In school I've studied the swapping concept from a theoretical point
of view, and I fully understand the fact that swapping, if used
properly, can both increase performance and provide a safe way to get
out of a bad situation when the box runs out of memory. The problem is
that in reality this does not work, not on Linux nor on Windows 2000
which I use at home. Unfortunately I cannot provide a specific reason
why it does not work, I'm very much a end-user/desktop-user, I'm not a
kernel hacker (yet).

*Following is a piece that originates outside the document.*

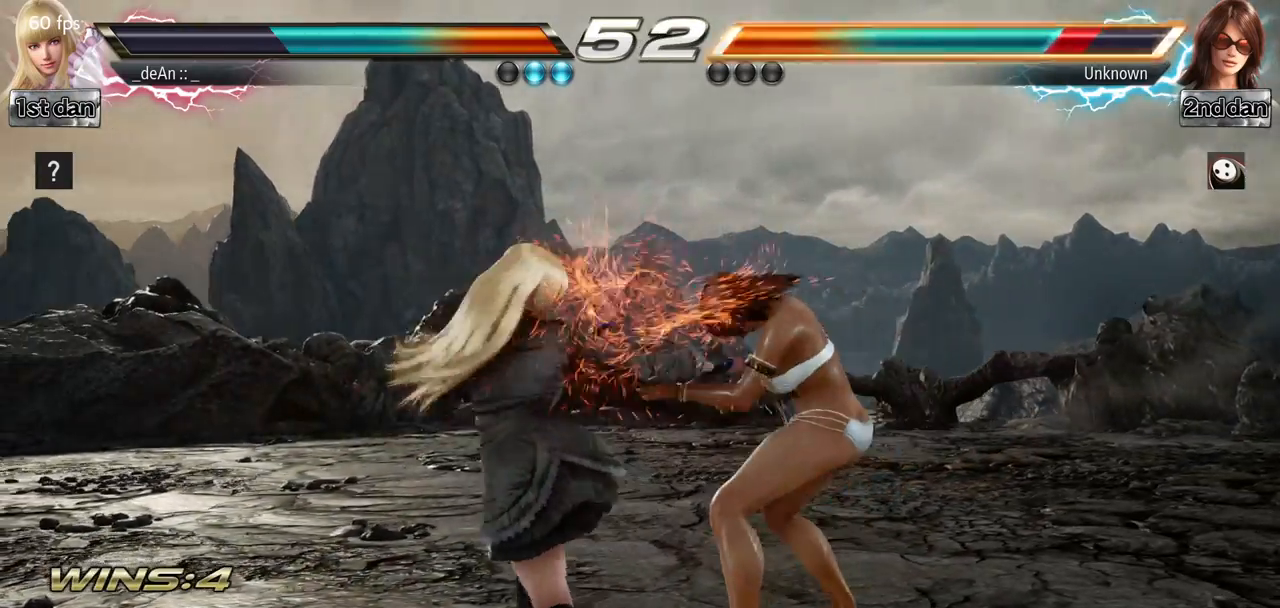
{"buttons": [], "left_stick": "down", "events": [[84, "CIRCLE", "down"], [284, "CIRCLE", "up"], [501, "left_stick", "down"]]}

But I see two things that needs improvement atm:
You don't need to provide a specific reason, a report would be
valuable too.
A) when I do large data processing operations the computer is always
very very slow afterwards
Time how long the large data processing operations take, then turn
swap off and time them again.
B) if I have X Mb of RAM then there should not be imho a single swap
read/write until the whole of my X Mb RAM is completely stuffed, is this
so today?
Yes, Linux doesn't start swapping or reclaiming at all until your
RAM is full.
---
Also, imagine that I disable swap today and start a large data
processing operation. During this operation I try to start a new
process, here ideally the program should not OOM but instead the memory
allocated for the data processing operation should be decreased. Is this
possible using today's technology? Can be divide memory into two sorts,
one for processes (here to stay memory) and another sort for batch
operations (where the amount of memory does not really matter but less
memory means less performance). I see the problem with "taking memory
back" though, I guess its impossible.
File backed data will be able to be reclaimed, yes.